É difícil entender como uma pessoa enseja chegar a uma posição de poder sem ao menos ter esse autoconhecimento. O autoconhecimento é questão de amor-próprio, e de fato, não tem como amar o próximo sem você se amar, o que inclusive é falado por Petrus. Ame o seu próximo como a ti mesmo.
O guia fala sobre diversos ensinamentos que vão de rituais, citações históricas, lição de moral e a busca espiritual, mas a todos os momentos ele é obrigado a repetir e deixar claro que não adianta saber a teoria se não for aplicada na prática, sobretudo, o amor, ágape.
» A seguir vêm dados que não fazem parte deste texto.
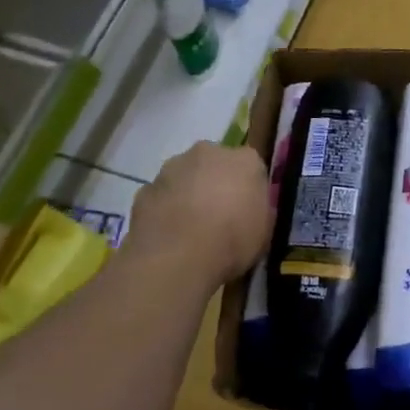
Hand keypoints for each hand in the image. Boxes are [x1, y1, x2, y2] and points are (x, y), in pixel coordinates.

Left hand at [130, 142, 271, 287]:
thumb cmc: (232, 241)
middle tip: (219, 216)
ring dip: (188, 193)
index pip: (252, 167)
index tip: (247, 210)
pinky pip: (161, 196)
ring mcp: (172, 168)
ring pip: (185, 177)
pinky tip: (169, 235)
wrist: (177, 256)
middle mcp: (208, 152)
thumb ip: (259, 210)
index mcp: (245, 160)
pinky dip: (165, 209)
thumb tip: (251, 208)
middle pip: (215, 164)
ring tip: (190, 229)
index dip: (249, 189)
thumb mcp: (264, 231)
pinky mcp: (145, 188)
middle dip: (216, 183)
Mas o autor não consegue atingir esse entendimento porque a todo momento demonstra uma resistência em confiar no seu guia e acreditar que Petrus é incapaz de lhe ensinar algo, o que foi até confessado no final do livro.
Quando o guia finalmente o abandonou por entender que o Paulo Coelho percorreu todo aquele caminho e não entendeu o significado e as nuances do amor, mesmo o livro dando a entender que nas ultimas páginas o autor conseguiria entendê-lo, as minhas esperanças já haviam acabado, porque essa maturidade se adquire com o dia a dia, com a vida, que é o que Petrus disse no início. Ele acha o objeto, o material, mas não o abstrato, a humildade.